Eventually, Aaron merged his branch into master
. This somehow reverted all of the commits I'd made to master
between the time of the merge and the time when the aaron
branch was first created. If I type git show <hash of merge commit>
, I can see diffs for every file I changed while Aaron was working on his branch. Those diffs show a reversion of every change I made. It looks the way it would if Aaron had manually copied the contents of each file on his branch into master
and committed the changes. (He didn't do this. I'm just trying to illustrate what the log is showing.)
According to Aaron, he didn't do anything weird. He says he just ran git pull origin/aaron
.
What could have caused this? Is it possible that git pull origin aaron
would have reverted all my changes to master
?
Also, is there an easy way to reinstate my changes to master without reverting all of his work?
EDIT 1:
One of the files that was changed in master
and then reverted after merge was foo.txt
. So I did this:
git checkout aaron
git log foo.txt
The log does not reflect any changes to foo.txt
after the moment the aaron
branch was created.
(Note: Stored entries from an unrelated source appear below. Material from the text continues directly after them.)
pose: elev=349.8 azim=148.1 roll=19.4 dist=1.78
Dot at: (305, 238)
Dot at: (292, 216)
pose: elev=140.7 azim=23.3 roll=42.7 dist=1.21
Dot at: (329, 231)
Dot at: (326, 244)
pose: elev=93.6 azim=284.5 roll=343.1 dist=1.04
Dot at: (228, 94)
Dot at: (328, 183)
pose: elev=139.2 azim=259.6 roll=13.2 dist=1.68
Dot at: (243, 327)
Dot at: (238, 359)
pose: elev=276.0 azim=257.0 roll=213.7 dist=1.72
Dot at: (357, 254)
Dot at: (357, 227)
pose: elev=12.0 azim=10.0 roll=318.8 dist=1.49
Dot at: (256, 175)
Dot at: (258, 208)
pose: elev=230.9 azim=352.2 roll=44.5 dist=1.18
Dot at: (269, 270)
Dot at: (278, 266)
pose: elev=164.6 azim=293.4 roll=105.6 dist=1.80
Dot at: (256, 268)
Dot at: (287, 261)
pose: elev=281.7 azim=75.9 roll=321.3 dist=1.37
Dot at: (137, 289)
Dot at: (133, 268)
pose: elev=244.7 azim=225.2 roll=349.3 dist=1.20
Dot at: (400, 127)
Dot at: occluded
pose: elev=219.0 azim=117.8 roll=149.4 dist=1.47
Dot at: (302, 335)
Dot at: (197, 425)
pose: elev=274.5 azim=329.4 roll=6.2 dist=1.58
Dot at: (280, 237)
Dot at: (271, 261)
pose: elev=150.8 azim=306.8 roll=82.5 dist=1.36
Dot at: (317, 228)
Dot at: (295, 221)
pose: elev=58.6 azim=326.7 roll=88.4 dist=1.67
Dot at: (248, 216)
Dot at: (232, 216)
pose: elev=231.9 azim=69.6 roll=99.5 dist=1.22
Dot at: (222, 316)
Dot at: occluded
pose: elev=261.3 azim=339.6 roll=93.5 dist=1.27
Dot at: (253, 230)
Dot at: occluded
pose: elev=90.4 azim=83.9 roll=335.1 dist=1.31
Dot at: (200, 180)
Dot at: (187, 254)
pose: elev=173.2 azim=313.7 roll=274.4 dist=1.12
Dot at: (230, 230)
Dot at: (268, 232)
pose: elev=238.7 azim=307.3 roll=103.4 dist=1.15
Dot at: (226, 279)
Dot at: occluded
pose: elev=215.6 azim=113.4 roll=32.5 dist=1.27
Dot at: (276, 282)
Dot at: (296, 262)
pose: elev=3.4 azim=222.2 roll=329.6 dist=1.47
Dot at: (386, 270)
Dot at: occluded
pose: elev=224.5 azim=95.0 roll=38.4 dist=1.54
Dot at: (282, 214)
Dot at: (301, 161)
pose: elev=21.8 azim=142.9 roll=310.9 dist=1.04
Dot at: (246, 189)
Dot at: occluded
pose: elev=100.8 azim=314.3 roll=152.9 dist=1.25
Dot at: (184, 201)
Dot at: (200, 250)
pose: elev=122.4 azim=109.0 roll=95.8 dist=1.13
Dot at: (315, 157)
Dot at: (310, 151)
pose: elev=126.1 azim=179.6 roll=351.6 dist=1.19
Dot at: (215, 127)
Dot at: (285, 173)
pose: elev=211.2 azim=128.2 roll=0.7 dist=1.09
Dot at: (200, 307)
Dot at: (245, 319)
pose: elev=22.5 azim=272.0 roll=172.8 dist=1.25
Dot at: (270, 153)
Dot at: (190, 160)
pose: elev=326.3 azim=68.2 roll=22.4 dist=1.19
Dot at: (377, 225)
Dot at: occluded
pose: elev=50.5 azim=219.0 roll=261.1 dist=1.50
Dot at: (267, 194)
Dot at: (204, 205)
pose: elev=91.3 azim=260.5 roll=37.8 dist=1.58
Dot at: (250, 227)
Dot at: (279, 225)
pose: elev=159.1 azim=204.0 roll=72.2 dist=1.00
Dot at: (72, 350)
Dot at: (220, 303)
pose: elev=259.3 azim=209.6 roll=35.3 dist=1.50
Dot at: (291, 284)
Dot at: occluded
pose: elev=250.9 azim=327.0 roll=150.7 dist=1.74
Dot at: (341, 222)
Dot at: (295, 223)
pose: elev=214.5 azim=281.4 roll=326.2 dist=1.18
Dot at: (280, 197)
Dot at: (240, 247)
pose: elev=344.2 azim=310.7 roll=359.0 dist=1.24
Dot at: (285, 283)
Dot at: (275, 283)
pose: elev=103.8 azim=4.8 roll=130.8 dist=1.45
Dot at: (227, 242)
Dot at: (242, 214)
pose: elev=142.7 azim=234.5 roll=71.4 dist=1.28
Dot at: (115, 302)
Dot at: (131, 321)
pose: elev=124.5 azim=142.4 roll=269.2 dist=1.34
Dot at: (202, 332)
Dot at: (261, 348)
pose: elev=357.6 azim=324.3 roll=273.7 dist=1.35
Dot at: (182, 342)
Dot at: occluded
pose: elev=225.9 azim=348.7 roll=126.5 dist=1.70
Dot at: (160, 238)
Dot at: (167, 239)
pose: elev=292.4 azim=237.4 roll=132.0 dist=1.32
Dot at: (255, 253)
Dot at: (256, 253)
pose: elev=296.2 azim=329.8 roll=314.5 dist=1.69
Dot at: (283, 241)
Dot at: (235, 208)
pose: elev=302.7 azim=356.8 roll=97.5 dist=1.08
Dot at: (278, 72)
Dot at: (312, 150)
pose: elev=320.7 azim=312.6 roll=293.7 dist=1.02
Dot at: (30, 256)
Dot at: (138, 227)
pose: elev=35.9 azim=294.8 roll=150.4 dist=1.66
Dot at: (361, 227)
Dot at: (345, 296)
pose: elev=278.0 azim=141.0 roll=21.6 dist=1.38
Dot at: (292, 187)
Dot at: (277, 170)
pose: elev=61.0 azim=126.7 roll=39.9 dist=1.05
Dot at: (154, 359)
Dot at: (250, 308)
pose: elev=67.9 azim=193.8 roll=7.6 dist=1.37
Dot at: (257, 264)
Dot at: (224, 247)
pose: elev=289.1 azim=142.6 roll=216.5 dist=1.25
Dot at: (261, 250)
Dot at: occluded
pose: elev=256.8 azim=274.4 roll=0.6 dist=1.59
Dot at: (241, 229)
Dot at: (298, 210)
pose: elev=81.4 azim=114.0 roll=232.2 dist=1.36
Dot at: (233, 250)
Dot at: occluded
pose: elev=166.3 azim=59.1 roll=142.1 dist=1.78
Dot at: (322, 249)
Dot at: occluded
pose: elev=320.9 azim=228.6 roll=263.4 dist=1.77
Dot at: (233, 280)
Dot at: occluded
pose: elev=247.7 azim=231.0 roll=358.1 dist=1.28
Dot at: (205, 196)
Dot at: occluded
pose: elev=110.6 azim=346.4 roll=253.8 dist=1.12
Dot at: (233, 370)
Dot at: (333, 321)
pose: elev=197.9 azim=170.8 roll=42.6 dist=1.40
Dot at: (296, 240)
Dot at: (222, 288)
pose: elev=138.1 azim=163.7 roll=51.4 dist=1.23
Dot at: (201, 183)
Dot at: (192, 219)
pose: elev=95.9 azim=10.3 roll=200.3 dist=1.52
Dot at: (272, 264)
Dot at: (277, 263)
I was sort of expecting to see a reversion of my changes somewhere in the log for the aaron
branch, but I didn't. So, is this final proof that Aaron did something other than the simple pull that he claims to have done?
EDIT 2:
I had said he typed origin/aaron
, but he actually typed origin aaron
. I've changed it above.
EDIT 3
As per suggestions below, I chose to solve this by rewriting history. I am at this point convinced that the problem was caused by a misguided attempt to resolve conflicts.